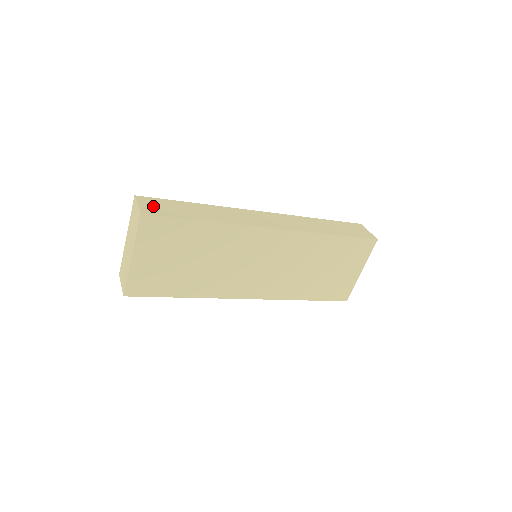
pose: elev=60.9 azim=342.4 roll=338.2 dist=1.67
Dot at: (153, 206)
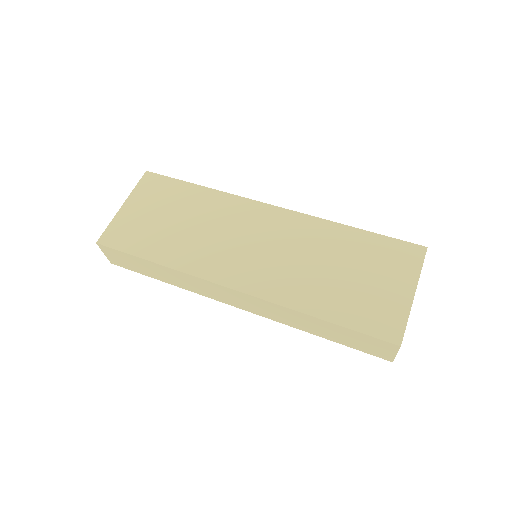
Dot at: occluded
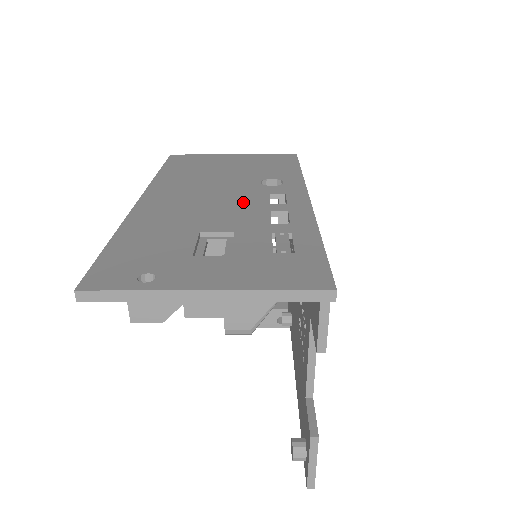
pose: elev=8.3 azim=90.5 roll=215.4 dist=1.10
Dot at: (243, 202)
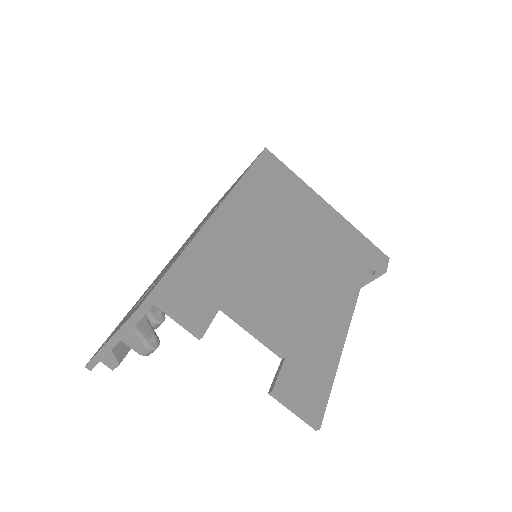
Dot at: (187, 242)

> **PROBLEM TO SOLVE**: Extract every line above that contains the word "pose", matching its case exactly.

> **ANSWER FOR THE TASK**:
pose: elev=60.9 azim=342.4 roll=338.2 dist=1.67
pose: elev=8.3 azim=90.5 roll=215.4 dist=1.10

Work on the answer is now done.